ARGH. I think I’ve mentioned a few times recently that I’m working on a monumental project – creating a Flash movie, viewable online, for just about every game review existing in Phosphor Dot Fossils. That’s a lot of work, seeing as we’re at well over 100 arcade reviews and a comparable number of reviews have been done for various consoles. But now I’m running into a speed bump: the infamous “flicker” of the Atari 2600. I was trying to create a video clip of Star Wars: The Arcade Game (seen above) and ran into this dilemma. When too many moving objects occupied the screen at the same time, the Atari 2600 would have to draw them in staggered cycles. This produced the “blinking” effect that made games such as Pac-Man infamously hard on the eyes, because for every cycle that the software in question redrew the screen, it didn’t have enough memory real estate to draw everything on the screen at the same time. So Pac-Man would be shown in one cycle, a couple of monsters in the next, and the other two monsters in the next – and while modern machines and modern displays with 60-frame-per-second refresh rates on their video might be able to pull this trick off seamlessly, if they even needed to resort to that approach, the 2600 was slow enough that it showed even to the naked eye. Painfully so.

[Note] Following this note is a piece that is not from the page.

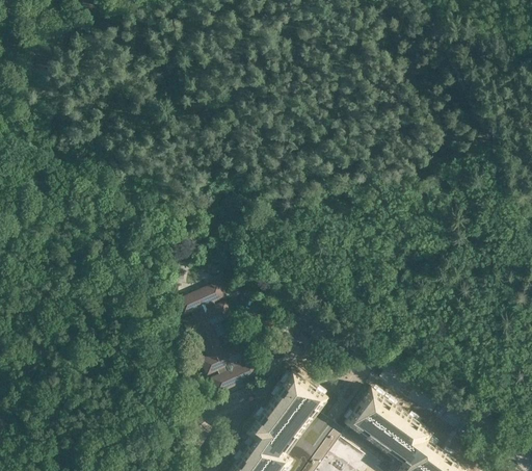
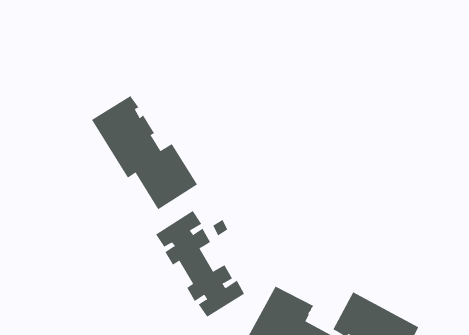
building: none -> [91,95,198,210]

Star Wars is a particularly bad example of that – if a TIE fighter got off too many shots on the same screen, they would all start flickering madly until the number of object on screen dropped off. Worse yet, the program for Star Wars on the 2600 draws the two side walls of the Death Star trench in staggered mode…so in the resulting video, I can see the left wall of the trench just fine, but not the right wall, and not the barriers across the middle. I’m trying to figure out some video tricks to put a “trail” effect on things so they’ll be forced to stay on the screen all at once…but so far, not much luck. I really hope this doesn’t scuttle the project or force me to use emulation for the 2600 video. I want to be able to show everyone the real thing, for two reasons – #1, from a standpoint of academic and historical accuracy (and yes, I really do see this as an academic project, silly as that may seem), and #2, because it enforces some playing time for me on an almost daily basis, and I’ve enjoyed that tremendously here of late. There is absolutely no truth to the rumor that I set out to put three minutes of Star Wars game play on digital videotape and wound up with about 25 minutes of footage from one game. I don’t have any idea how these tall tales get started.
We finally got some rain today, much-needed rain I might add. I’m normally not too thrilled to be feeding horses and working with horses in pouring rain, because they want to get into the barn where it’s dry and warm, and it might not occur to them to, say, not walk right through me to achieve that goal in their haste. (My persistent sneezing has returned after this morning’s horseplay, so perhaps the horses are smarter than I am.) Today, however, I found new faces to feed – a couple of my sister-in-law’s donkeys have joined the herd, although they’re isolated in their own round pen. I haven’t worked with donkeys before. There’s a big one – well, relatively big for a donkey – and a small one, so I spent the morning calling them Donkey Kong and Donkey Kong Junior. I was about to go in to feed them when I realized that I had no idea if they were kick-happy or not. I announced my presence by telling them I’m sure we’d all get along just fine, because I have food, and food is a good thing. After someone kicked a big wet clod of mud right past my head – he was a safe distance away but got spooked by my presence and tried to run away, kicking up mud instead – I said “I can see we’re going to have to work on this relationship a bit.” I guess I need to start putting on a Mike Myers faux-Scottish accent, ’cause that man can talk to donkeys like nobody’s business.